Image showing flows in a mobile app that calls a web API on behalf of the user

Protecting the app itself with Intune

Your mobile app (written in Xamarin.iOS or Xamarin.Android) can have app protection policies applied to it, so that it can be managed by InTune and recognized by Intune as a managed app. The InTune SDK is separate from MSAL, and it talks to Microsoft Entra ID on its own.

Desktop or service daemon app that calls a web API as itself (in its own name)

You can write a daemon app that acquires a token using its own identity on top using MSAL.NET's ConfidentialClientApplication's client credentials acquisition methods. These suppose that the app has previously registered a secret (application password or certificate) with Microsoft Entra ID, which it then shares with this call.

Image showing a daemon app that calls a web API using its own identity

Desktop app that calls a web API on behalf of a signed-in user

Desktop applications can use the same interactive authentication as the mobile applications.

Image showing the flow in a desktop app that calls a web API on behalf of a signed-in user

For Windows hosted applications, it's also possible for applications running on computers joined to a Windows domain or Microsoft Entra joined to acquire a token silently by using Integrated Windows Authentication.

If your desktop application is a .NET Core application running on Linux or Mac, you can neither use the interactive authentication flow (as .NET Core does not provide a web browser), nor Integrated Windows Authentication. The best option in that case is to use device code flow as explained in Application without a browser, or iOT application calling an API in the name of the user.

Although not recommended, you can use the Username-password flow in public client applications; It's still needed in some scenarios (like DevOps), but beware that using it imposes constraints on your application. For instance, you can't sign-in users who need to perform Multi Factor Authentication (conditional access) or leverage the benefits of single sign-on (SSO). The username-password flow goes against the principles of modern authentication and is only provided for legacy reasons.

In desktop applications, if you want the token cache to be persistent, you should customize the token cache serialization.

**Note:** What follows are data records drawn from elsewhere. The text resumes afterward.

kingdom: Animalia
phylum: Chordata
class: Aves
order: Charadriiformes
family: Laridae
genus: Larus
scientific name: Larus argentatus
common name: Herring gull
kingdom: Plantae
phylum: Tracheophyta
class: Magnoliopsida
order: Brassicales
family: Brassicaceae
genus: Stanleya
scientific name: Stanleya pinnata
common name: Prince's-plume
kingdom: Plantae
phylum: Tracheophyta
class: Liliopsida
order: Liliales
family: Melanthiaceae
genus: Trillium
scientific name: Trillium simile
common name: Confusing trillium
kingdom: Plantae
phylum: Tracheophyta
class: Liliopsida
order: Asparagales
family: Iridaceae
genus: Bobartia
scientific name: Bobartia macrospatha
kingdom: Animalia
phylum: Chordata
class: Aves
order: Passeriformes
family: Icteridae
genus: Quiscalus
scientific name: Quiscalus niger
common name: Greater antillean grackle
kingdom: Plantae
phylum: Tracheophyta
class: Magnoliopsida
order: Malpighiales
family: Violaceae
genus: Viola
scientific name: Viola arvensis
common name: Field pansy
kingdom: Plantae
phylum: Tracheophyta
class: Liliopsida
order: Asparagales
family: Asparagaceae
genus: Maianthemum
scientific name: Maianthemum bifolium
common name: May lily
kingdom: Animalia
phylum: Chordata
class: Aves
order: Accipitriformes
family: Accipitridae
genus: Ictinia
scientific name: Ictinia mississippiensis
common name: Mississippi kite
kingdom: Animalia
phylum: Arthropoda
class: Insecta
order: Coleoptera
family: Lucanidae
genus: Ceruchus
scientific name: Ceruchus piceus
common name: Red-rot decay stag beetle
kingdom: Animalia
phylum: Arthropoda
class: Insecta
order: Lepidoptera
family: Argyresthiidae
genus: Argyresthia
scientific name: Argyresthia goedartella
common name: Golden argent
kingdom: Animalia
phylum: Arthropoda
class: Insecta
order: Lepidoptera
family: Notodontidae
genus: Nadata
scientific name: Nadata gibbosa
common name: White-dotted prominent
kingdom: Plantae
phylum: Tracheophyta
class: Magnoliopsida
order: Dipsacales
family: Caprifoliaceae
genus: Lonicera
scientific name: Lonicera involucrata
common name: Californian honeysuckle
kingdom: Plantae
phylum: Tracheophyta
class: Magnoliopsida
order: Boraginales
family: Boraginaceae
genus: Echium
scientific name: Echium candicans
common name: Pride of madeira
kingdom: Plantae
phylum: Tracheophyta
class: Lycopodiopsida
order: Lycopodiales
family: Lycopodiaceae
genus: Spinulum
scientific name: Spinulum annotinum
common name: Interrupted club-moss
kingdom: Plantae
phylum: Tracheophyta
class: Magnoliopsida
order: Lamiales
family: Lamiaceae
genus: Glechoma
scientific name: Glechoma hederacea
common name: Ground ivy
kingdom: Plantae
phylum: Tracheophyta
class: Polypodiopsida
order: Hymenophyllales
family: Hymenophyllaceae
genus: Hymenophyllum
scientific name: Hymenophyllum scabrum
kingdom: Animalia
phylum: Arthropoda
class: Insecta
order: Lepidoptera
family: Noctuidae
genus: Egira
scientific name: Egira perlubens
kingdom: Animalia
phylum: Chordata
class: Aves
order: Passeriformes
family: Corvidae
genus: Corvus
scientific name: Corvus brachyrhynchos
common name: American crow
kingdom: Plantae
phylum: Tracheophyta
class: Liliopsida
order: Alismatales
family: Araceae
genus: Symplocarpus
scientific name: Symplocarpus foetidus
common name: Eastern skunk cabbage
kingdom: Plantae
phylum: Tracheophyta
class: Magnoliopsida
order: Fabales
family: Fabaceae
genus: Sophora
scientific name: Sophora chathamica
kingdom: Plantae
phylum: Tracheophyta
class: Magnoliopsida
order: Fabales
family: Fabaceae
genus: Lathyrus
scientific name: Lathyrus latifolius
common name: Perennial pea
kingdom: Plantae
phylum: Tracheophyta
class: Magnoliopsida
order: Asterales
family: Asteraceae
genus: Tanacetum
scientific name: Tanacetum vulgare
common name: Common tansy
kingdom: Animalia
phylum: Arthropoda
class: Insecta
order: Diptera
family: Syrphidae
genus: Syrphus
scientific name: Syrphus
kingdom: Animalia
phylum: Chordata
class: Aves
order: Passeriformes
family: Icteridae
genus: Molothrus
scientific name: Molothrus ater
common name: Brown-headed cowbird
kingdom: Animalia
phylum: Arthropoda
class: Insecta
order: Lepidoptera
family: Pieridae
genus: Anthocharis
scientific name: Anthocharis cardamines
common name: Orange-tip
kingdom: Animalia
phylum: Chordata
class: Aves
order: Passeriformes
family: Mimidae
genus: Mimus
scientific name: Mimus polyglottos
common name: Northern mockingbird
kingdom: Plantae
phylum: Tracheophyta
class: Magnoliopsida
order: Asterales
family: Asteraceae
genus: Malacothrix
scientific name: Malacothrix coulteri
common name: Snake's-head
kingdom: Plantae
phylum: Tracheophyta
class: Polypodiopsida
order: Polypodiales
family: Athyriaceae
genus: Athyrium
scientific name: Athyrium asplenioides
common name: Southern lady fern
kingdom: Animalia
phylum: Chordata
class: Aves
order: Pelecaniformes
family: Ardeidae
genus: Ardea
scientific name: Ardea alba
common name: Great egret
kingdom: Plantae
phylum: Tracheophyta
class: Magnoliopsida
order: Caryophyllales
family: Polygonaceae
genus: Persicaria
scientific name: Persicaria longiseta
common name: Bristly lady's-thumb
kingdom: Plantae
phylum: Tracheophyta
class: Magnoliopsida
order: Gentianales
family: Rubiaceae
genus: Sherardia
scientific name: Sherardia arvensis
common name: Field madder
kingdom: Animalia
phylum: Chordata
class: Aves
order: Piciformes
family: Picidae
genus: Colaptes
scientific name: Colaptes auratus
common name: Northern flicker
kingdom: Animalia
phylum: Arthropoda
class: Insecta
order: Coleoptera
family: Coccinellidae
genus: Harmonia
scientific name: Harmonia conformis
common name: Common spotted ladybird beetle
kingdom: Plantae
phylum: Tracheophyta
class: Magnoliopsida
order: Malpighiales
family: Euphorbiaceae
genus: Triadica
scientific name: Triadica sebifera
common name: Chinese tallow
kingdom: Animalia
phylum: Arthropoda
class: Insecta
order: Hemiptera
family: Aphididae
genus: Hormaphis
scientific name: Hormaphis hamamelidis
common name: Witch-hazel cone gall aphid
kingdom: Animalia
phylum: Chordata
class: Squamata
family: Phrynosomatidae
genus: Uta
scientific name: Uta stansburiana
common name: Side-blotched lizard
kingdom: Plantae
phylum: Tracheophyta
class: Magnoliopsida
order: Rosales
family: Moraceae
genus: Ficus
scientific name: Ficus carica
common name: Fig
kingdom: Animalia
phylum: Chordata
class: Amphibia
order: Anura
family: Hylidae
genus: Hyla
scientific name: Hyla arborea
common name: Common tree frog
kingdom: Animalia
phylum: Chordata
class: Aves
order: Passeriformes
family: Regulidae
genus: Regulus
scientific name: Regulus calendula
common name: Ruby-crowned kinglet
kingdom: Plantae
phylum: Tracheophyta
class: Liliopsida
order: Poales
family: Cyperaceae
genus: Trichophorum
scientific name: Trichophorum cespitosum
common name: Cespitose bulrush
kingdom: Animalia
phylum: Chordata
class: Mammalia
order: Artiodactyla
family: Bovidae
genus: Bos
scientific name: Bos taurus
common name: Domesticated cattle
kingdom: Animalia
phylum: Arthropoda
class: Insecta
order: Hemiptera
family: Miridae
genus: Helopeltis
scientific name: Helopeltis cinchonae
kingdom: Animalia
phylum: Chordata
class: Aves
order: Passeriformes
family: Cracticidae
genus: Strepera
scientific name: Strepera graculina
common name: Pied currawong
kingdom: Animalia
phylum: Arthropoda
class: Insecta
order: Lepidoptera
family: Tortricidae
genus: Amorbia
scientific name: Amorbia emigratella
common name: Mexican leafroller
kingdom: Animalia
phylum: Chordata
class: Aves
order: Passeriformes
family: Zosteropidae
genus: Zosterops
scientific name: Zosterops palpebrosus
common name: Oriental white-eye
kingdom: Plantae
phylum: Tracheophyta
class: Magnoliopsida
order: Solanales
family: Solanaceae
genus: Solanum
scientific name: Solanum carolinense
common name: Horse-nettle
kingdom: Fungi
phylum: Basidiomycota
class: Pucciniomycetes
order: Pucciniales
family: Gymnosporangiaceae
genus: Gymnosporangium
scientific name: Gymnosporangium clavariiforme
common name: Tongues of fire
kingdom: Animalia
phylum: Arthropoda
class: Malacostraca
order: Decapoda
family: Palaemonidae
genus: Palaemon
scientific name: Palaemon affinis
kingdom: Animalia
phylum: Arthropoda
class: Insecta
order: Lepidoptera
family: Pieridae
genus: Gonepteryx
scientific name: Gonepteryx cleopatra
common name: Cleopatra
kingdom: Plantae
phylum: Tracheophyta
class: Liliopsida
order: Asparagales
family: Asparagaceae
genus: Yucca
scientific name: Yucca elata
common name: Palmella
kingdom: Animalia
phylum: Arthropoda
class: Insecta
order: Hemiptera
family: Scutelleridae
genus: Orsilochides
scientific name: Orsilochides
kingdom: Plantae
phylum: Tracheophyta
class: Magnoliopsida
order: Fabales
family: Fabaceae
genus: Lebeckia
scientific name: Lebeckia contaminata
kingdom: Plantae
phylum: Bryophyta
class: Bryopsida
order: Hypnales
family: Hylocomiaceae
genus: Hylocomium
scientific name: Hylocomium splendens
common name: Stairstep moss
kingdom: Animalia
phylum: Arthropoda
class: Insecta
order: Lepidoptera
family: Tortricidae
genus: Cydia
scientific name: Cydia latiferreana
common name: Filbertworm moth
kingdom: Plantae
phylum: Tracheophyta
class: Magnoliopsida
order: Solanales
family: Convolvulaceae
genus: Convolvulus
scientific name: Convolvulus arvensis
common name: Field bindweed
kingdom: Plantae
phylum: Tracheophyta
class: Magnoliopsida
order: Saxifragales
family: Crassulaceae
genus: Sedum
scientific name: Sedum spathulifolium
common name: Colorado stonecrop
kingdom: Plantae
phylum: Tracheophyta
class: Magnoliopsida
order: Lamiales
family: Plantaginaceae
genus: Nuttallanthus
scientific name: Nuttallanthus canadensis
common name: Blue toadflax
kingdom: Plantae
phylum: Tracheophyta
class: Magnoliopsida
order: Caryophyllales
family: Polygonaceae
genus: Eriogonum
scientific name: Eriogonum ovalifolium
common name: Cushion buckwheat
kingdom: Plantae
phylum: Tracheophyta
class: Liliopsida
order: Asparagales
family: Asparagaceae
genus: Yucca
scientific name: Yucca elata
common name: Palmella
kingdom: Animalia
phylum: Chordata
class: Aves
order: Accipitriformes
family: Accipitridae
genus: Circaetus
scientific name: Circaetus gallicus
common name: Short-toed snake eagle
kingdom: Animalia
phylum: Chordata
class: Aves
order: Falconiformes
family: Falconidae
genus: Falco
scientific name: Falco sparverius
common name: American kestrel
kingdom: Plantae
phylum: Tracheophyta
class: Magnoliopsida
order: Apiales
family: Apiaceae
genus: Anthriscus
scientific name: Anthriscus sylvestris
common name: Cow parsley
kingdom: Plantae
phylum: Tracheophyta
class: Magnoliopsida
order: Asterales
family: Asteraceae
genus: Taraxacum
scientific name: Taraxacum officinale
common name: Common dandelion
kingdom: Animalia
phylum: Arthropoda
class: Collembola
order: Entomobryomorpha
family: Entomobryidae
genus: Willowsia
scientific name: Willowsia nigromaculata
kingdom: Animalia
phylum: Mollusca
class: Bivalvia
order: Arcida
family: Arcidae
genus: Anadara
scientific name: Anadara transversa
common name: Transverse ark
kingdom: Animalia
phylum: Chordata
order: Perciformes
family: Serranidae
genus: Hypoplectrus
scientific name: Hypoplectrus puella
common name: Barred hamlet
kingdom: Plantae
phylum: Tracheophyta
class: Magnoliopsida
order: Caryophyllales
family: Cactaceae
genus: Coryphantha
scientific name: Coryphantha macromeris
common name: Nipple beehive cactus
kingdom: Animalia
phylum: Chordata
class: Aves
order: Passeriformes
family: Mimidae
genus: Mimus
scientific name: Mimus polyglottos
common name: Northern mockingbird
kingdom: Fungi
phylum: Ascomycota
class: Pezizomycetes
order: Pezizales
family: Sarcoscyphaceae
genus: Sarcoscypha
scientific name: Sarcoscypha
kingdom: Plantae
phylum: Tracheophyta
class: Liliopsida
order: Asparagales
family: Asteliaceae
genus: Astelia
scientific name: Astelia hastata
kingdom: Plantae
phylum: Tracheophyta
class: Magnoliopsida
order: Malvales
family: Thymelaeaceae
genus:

Application without a browser, or iOT application calling an API in the name of the user

Applications running on a device without a browser will still be able to call an API in the name of a user, after having the user sign-in on another device which has a web browser. For this you'll need to use the Device Code flow

Image showing the flow in a browserless app that calls an API on behalf of the user

Web API calling another downstream Web API in the name of the user for whom it was called

If you want your ASP.NET or ASP.NET Core protected web API to call another web API on behalf of the user represented by the access token was used to call you API, you will need to:

  • Validate the token. For this you'll use the ASP.NET JWT middleware under the hood. This also involves validating the token which is done by the IdentityModel extensions for .NET library, not MSAL.NET
  • Then you will need to acquire a token for the downstream web API by using the ConfidentialClientApplication's method Acquiring a token on behalf of a user in service-to-service calls.
  • Web APIs calling other web API will also need to provide a custom cache serialization.

Image showing the flow in a web API calling a downstream web API

Web API calling another API in its own name

Like in desktop or service daemon applications, a daemon web API (or a daemon web app) can use MSAL.NET's ConfidentialClientApplication's client credentials acquisition methods.